• What the task asks:
Copy out this listing in full, requests included, but multiply every number in the answers (both the box coordinates and the transcribed street numbers) by 1.15 and round to whole numbers, with halves rounded up. Leave the numbers in the requests unchanged, and leave the pictures out.

• Stored records:

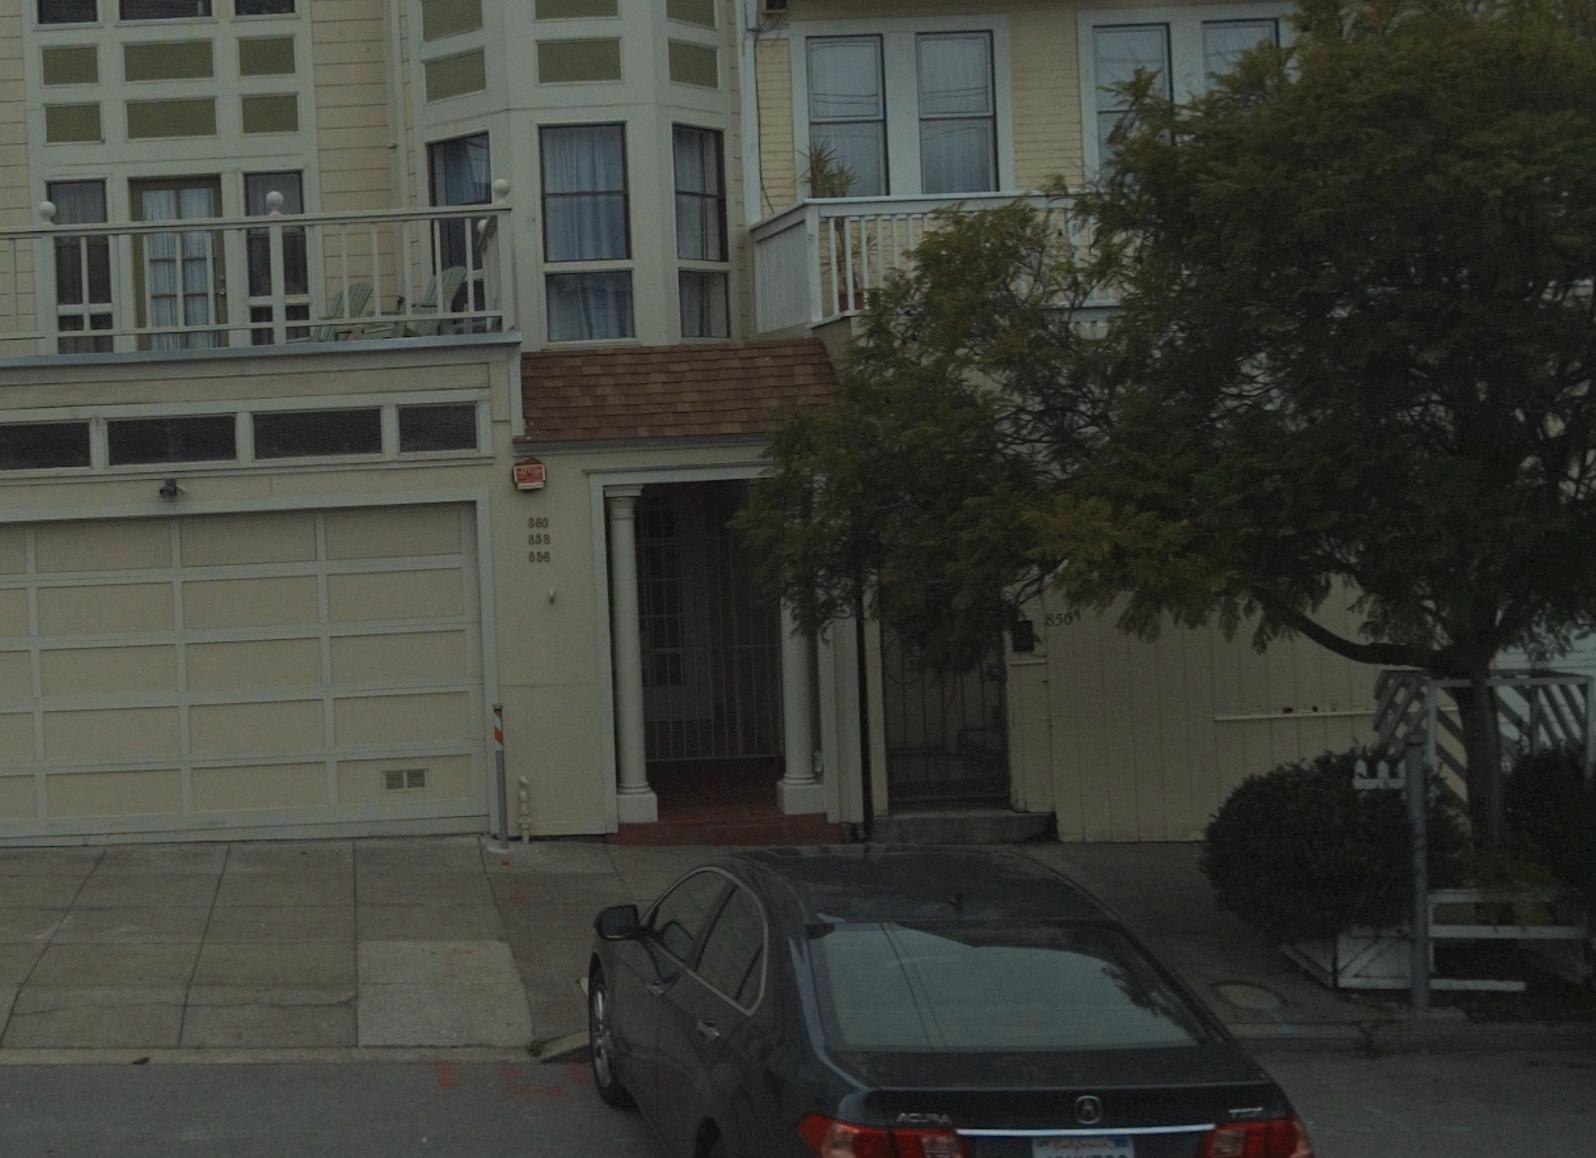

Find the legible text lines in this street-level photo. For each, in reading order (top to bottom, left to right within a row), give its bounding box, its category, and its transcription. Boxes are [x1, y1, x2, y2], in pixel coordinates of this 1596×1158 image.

[526, 517, 549, 528] StreetNumber: 860
[528, 532, 549, 544] StreetNumber: 858
[527, 548, 551, 561] StreetNumber: 856
[1045, 612, 1073, 628] StreetNumber: 850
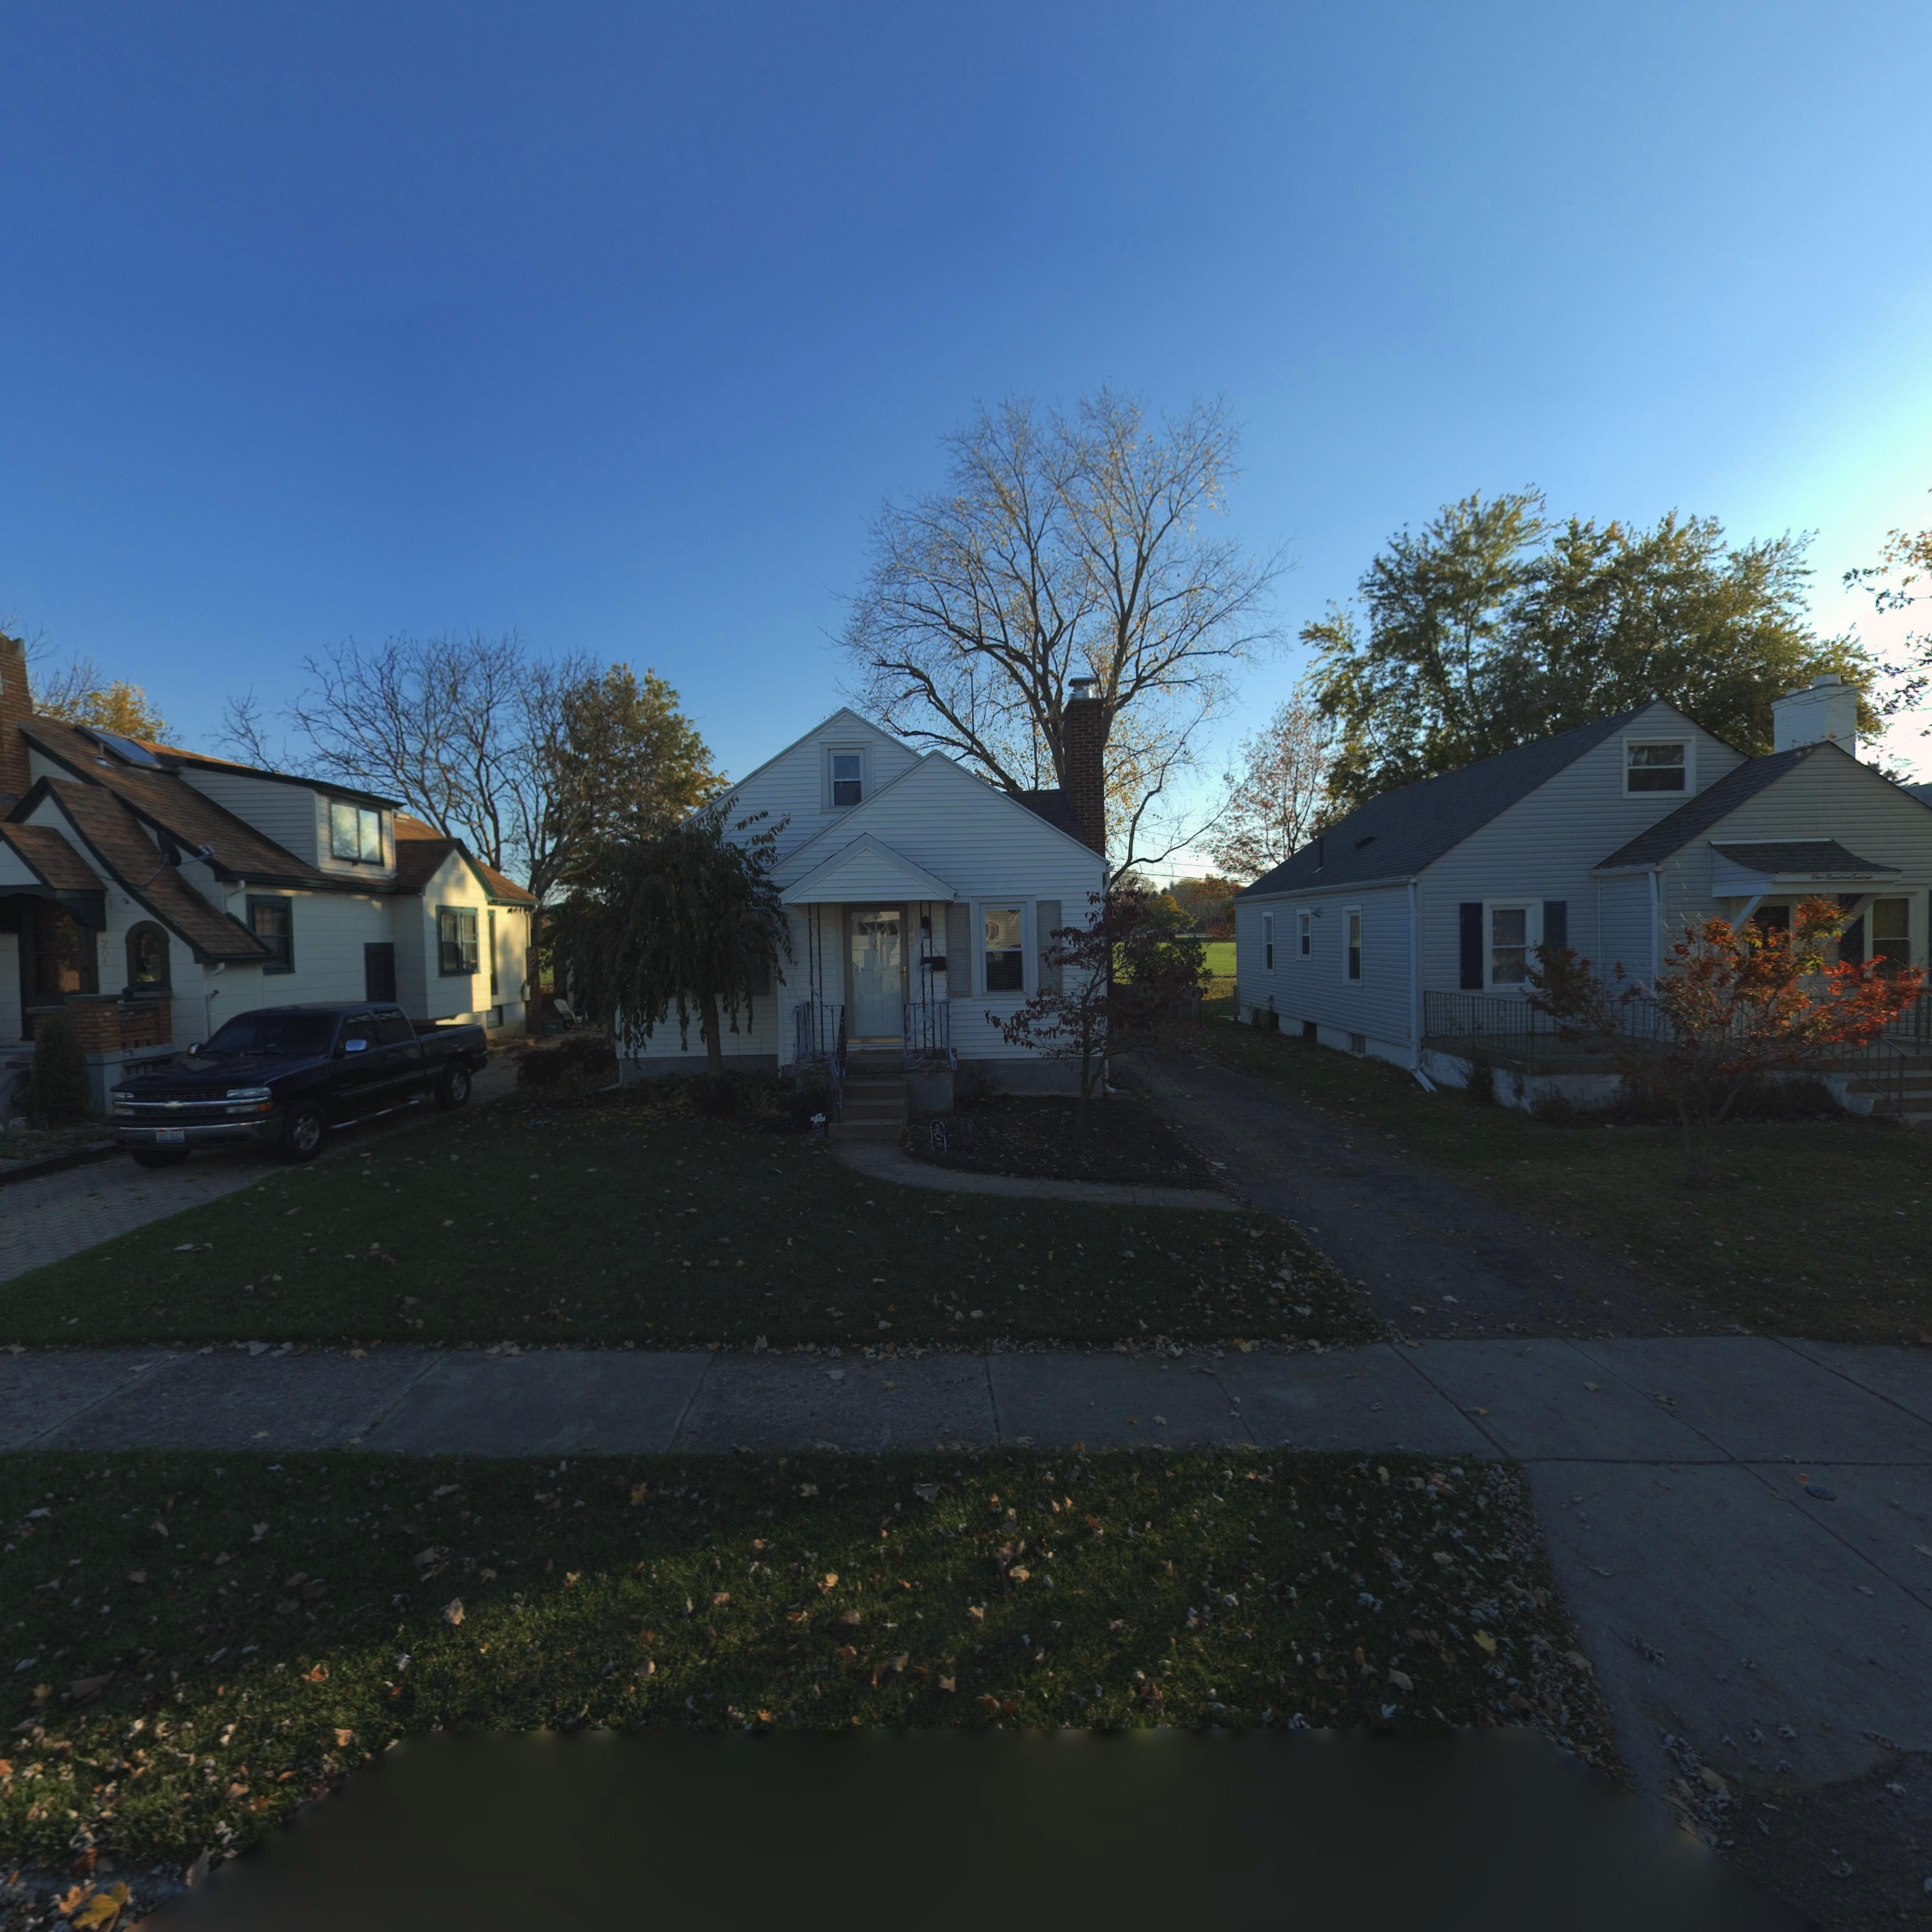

• Answer for the task:
Find the legible text lines in this street-level photo. For each, in reading order (top to bottom, left to right within a row), give its bounding box, its category, and its transcription. Boxes are [x1, y1, x2, y2], in pixel coordinates of this 1596×1158 image.

[605, 595, 631, 607] StreetNumber: 989
[607, 612, 631, 626] StreetNumber: 987
[606, 630, 634, 645] StreetNumber: 984
[1202, 704, 1234, 722] StreetNumber: 978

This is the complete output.